Его суеверные предки-толедцы назвали бы это дьявольщиной. Но брат Арно не спешит бросаться подобными определениями, а он явно знает и чувствует больше остальных. Монах устроился на старом ларе в середине подвала, глядит по сторонам, щурится — будто пытается смотреть вдаль, но упирается взглядом в облезлые стены. При каждом движении ларь поскрипывает: брат Арно телом не обижен.
— Доигрались… — Делабарта сидит в дальнем углу прямо на земляном полу, завернувшись в плащ, его почти не видно. Тень в тени. Только звенящий от злости голос: — Доигрались вконец.
— Если и доигрались, то не там, не так — и кто-то другой. Не они, не мы, не здесь. Я про такое не слышал и не читал. — Доминиканец обхватывает себя руками за плечи, при его телосложении — зрелище скорее комическое.
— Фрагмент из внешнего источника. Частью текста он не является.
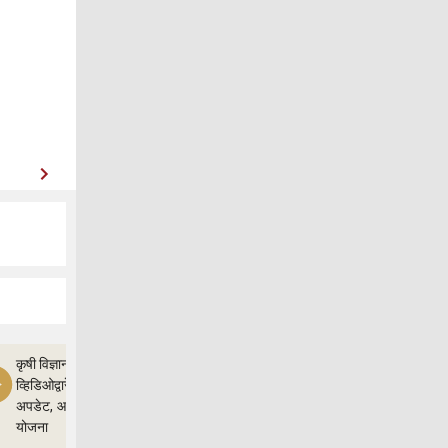
कृषी विज्ञान
व्हिडिओद्वारे शेतीचे
अपडेट, आणि
योजना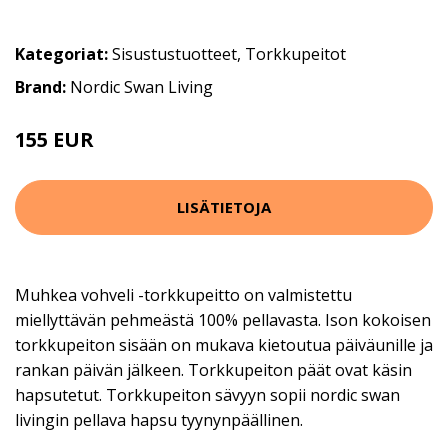
Kategoriat:
Sisustustuotteet
,
Torkkupeitot
Brand:
Nordic Swan Living
155 EUR
LISÄTIETOJA
Muhkea vohveli -torkkupeitto on valmistettu
miellyttävän pehmeästä 100% pellavasta. Ison kokoisen
torkkupeiton sisään on mukava kietoutua päiväunille ja
rankan päivän jälkeen. Torkkupeiton päät ovat käsin
hapsutetut. Torkkupeiton sävyyn sopii nordic swan
livingin pellava hapsu tyynynpäällinen.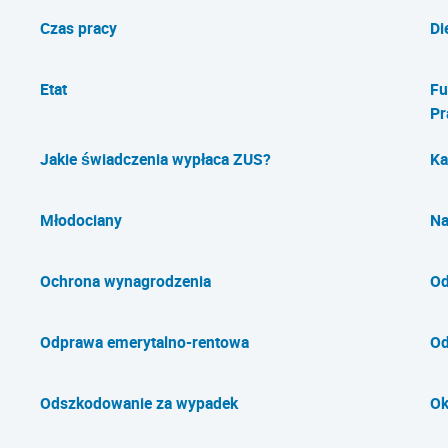
Czas pracy
Di
Etat
Fu
Pr
Jakie świadczenia wypłaca ZUS?
Ka
Młodociany
Na
Ochrona wynagrodzenia
Od
Odprawa emerytalno-rentowa
Od
Odszkodowanie za wypadek
Ok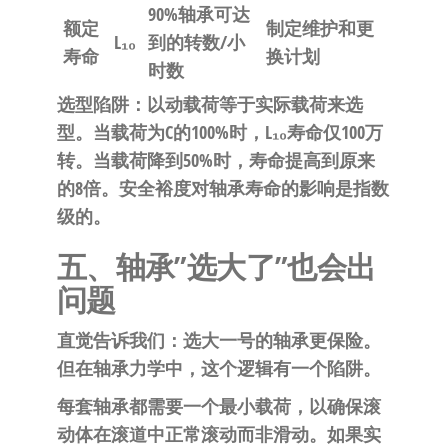
90%轴承可达
额定
制定维护和更
L₁₀
到的转数/小
寿命
换计划
时数
选型陷阱
：以动载荷等于实际载荷来选
型。当载荷为C的100%时，L₁₀寿命仅100万
转。当载荷降到50%时，寿命提高到原来
的8倍。安全裕度对轴承寿命的影响是指数
级的。
五、轴承”选大了”也会出
问题
直觉告诉我们：选大一号的轴承更保险。
但在轴承力学中，这个逻辑有一个陷阱。
每套轴承都需要一个最小载荷，以确保滚
动体在滚道中正常滚动而非滑动。如果实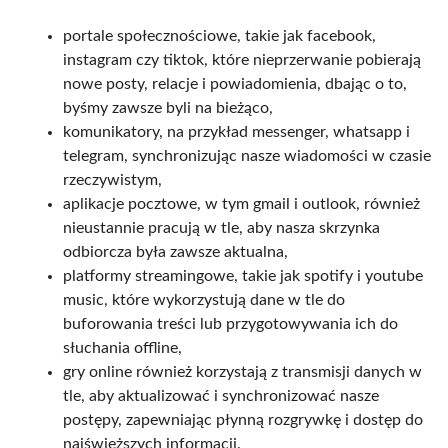
portale społecznościowe, takie jak facebook,
instagram czy tiktok, które nieprzerwanie pobierają
nowe posty, relacje i powiadomienia, dbając o to,
byśmy zawsze byli na bieżąco,
komunikatory, na przykład messenger, whatsapp i
telegram, synchronizując nasze wiadomości w czasie
rzeczywistym,
aplikacje pocztowe, w tym gmail i outlook, również
nieustannie pracują w tle, aby nasza skrzynka
odbiorcza była zawsze aktualna,
platformy streamingowe, takie jak spotify i youtube
music, które wykorzystują dane w tle do
buforowania treści lub przygotowywania ich do
słuchania offline,
gry online również korzystają z transmisji danych w
tle, aby aktualizować i synchronizować nasze
postępy, zapewniając płynną rozgrywkę i dostęp do
najświeższych informacji.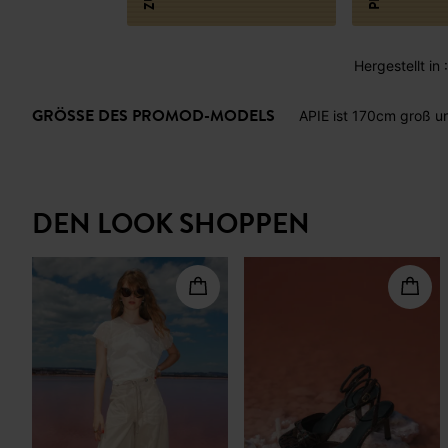
Hergestellt in
GRÖSSE DES PROMOD-MODELS
APIE ist 170cm groß u
DEN LOOK SHOPPEN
Движение — зябкое, зимнее или детское. Брат Арно, доминиканец, обученный отсекать, может отстраниться до какой-то степени, но едва ли ему удается вовсе не чувствовать. И наверняка он не может накрыть всех присутствующих плащом. Мог бы — сделал бы.
— Что там происходит? — Отчего бы просто не спросить….
— Я не знаю. Это почти настоящий шторм. Ветер, вода. И ничего другого… вернее, другое было, но теперь почти нет. Будто в горячую воду уронили… даже не камень, мешок с солью, с высоты. И пошли круги. Соль растворилась, вода ну, может быть, чуть-чуть солоней, чем надо, но ее много и скоро и следа той лишней соли не останется.
Объяснение на редкость понятное. Из тех, что не только понимаются — ощущаются как верные. У доминиканца, оказавшегося в ордене десять лет назад, в зрелом возрасте, таких объяснений — как бы неловких и нелепых, далеких от риторического изящества, — много. Поэтому Чезаре нравится его слушать, и нравится смотреть, как монах складывает слово со словом, образ с образом. Он говорит то, что чувствует, не превращая пойманное в подобие аурелианской кухни.
Значит, буря кончится, Марсель устоит, придет утро и начнется время подсчета потерь.
Буря, которой здесь быть не могло, даже в это время, незадолго до начала сезона штормов — это еще не точка. Запятая, отделяющая часть фразы. Может быть, смысл второй половины будет противоречить первой — но до точки еще далеко.